Not that buying it is a bad idea, say insurance experts, who note the obvious -- the catastrophic losses of a major breach could break a company financially.

"A carefully tailored policy is worth it, when you've taken the time to review the terms," said Lynda Bennett, chair of the Insurance Recovery Practice at Lowenstein Sandler LLP, adding that it is rapidly becoming mandatory for any company that contracts with others.

"We're seeing an uptick in companies demanding warranties that you carry it," she said. "It's going to be a reality for most businesses that contract with others."

So the advice of Bennett and others is more along the lines of "buy, but be aware," because the complexity of such policies, complete with fine-print exclusions, can leave an organization without protection it may think it has.

Indeed, "carefully tailored" could mean the difference between millions in coverage and an expensive dispute with an insurer that is refusing to pay.

The most high-profile recent example of that is Columbia Casualty Company v. Cottage Health Systems, a suit filed May 7 in U.S. District Court in California.

Cottage, a California-based healthcare provider, had a so-called NetProtect360 claims-made policy with Columbia, a unit of Chicago-based CNA, when it suffered a data breach of about 32,500 confidential medical records between Oct 8 and Dec. 2 of 2013.

The breach led to a class-action lawsuit brought by patients. A settlement for about $4.12 million received preliminary court approval last December, according to the complaint. There is also an investigation pending by the California Department of Justice about whether Cottage violated provisions of the federal Health Insurance Portability and Accountability Act (HIPAA), which could lead to sanctions or fines.

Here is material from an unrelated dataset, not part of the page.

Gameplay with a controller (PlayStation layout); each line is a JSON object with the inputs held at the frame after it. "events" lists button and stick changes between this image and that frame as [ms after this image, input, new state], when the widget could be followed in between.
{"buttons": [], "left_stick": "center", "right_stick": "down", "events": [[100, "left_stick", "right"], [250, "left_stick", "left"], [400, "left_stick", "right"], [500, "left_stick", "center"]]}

And that led to the pending complaint from Columbia, which agreed to pay the claim but asserts that Cottage should pay the money back because of its, "failure to follow minimum required (security) practices."

According to the complaint, "Cottage and/or its third-party vendor, INSYNC Computer Solution, Inc., stored medical records on a system that was fully accessible to the Internet but failed to install encryption or take other security measures to protect patient information from becoming available to anyone who 'surfed' the Internet."

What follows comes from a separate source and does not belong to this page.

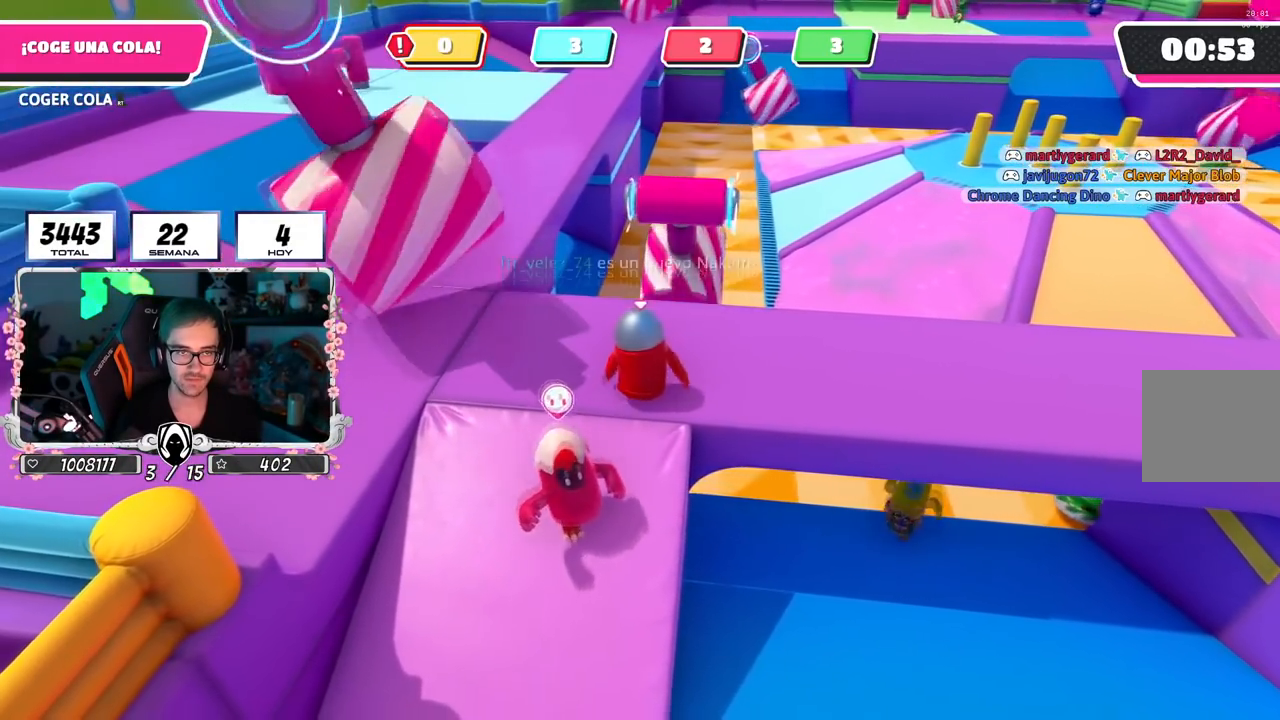
{"buttons": [], "left_stick": "center", "right_stick": "down", "events": [[50, "left_stick", "left"], [150, "left_stick", "center"], [200, "left_stick", "right"], [317, "left_stick", "up"], [467, "left_stick", "center"]]}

Or, as the headline in a recent Naked Security post put it, "We don't cover stupid, says cyber insurer ..."

Indeed, if everything Columbia alleges in the complaint is true, there is clearly an argument that Cottage was at least negligent, if not stupid. According to Columbia, Cottage claimed in its application for the policy that it maintained 10 specific security measures that then amounted to conditions of coverage. It said the breach demonstrated that Cottage had failed to:

  • Continuously implement the procedures and risk controls identified in its application;
  • Regularly check and maintain security patches on its systems; and
  • Enhance risk controls, among a host of "other things."